Trash aesthetics and the sublime: Strategies for visualising the unrepresentable within a landscape of refuse
Snake-Beings, E. (2015). Trash aesthetics and the sublime: Strategies for visualising the unrepresentable within a landscape of refuse. New American Notes On-line, 7(The Aesthetics of Trash).
Permanent Research Commons link: http://hdl.handle.net/10289/11183
Living in a technology-dependent society, it seems inevitable that our vision of the world is mediated and extended through our interactions with technology. We often realize the extent of technological mediation when our machines cease to function correctly. When a machine fails, we leave the predictably functioning world and enter into another realm. Think of the primitive magic of lighting candles during a power cut, where there is the potential of experiencing something sublime—something beyond the order and structure that technology imposes on us.
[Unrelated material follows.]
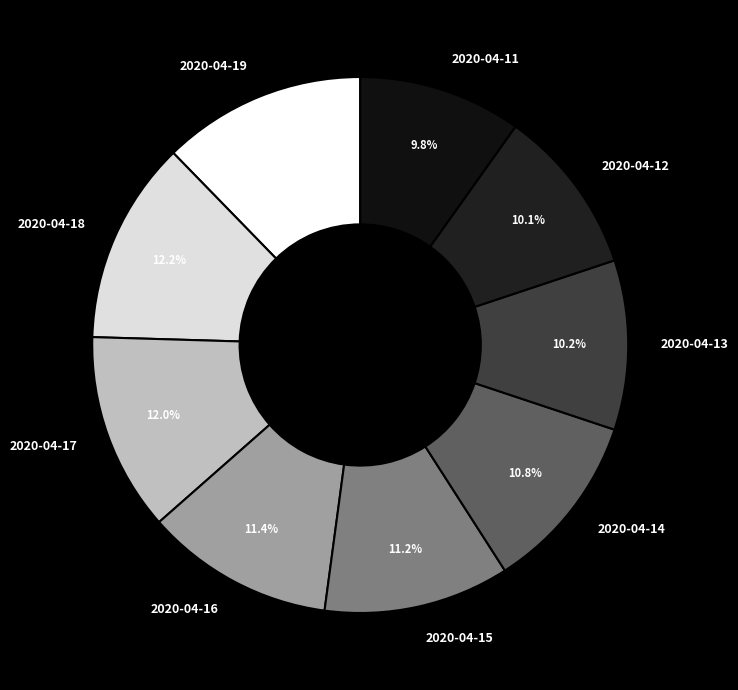

Does any single category account for the majority?

No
On the other hand, when technology breaks it is also an opportunity to experience a myriad of emotions such as frustration, rage, loss, or boredom. In the face of technological failure, our ingrained response is to obtain a replacement, an upgrade, that promises greater freedom and a new way of visualizing the world. The old piece of technology turns to trash and falls silently and invisibly from our consciousness, as new technological vistas take command of our attention. The failure of machines can also be an intentional consequence of industry, such as the kind of in-built redundancy that drives the production and sale of new products, as discussed in Vance Packard’s book The Waste Makers or Slavoj Žižek’s commentary in Astra Taylor’s 2008 documentary Examined Life. While, in this sense, trash is intentional, there is also something about trash which has moved beyond function and human purpose: this is the link between trash and the realm of the sublime that I wish to explore in this essay.